• **Required action**:
Write out every entry below exactly as it appears. Pictures do not belong in the copy.

Named joint coordinates
####
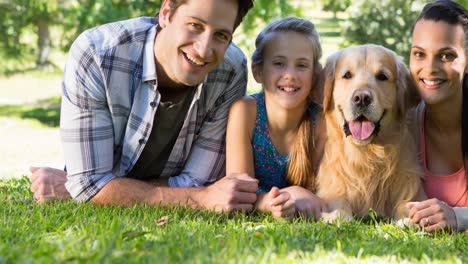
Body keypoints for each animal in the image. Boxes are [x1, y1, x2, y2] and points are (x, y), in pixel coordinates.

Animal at [318, 44, 424, 221]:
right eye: (347, 75)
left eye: (382, 76)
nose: (361, 98)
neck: (367, 153)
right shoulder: (333, 188)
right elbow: (339, 205)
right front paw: (337, 217)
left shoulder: (409, 183)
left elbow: (407, 204)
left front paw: (408, 219)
####
• **Solved problem**:
Body keypoints for each animal in the image. Boxes are [x1, y1, x2, y2] and points are (x, y), in pixel coordinates.

Animal at [318, 44, 424, 221]:
right eye: (347, 75)
left eye: (382, 76)
nose: (361, 98)
neck: (367, 153)
right shoulder: (333, 188)
right elbow: (339, 205)
right front paw: (337, 217)
left shoulder: (409, 183)
left elbow: (407, 204)
left front paw: (408, 219)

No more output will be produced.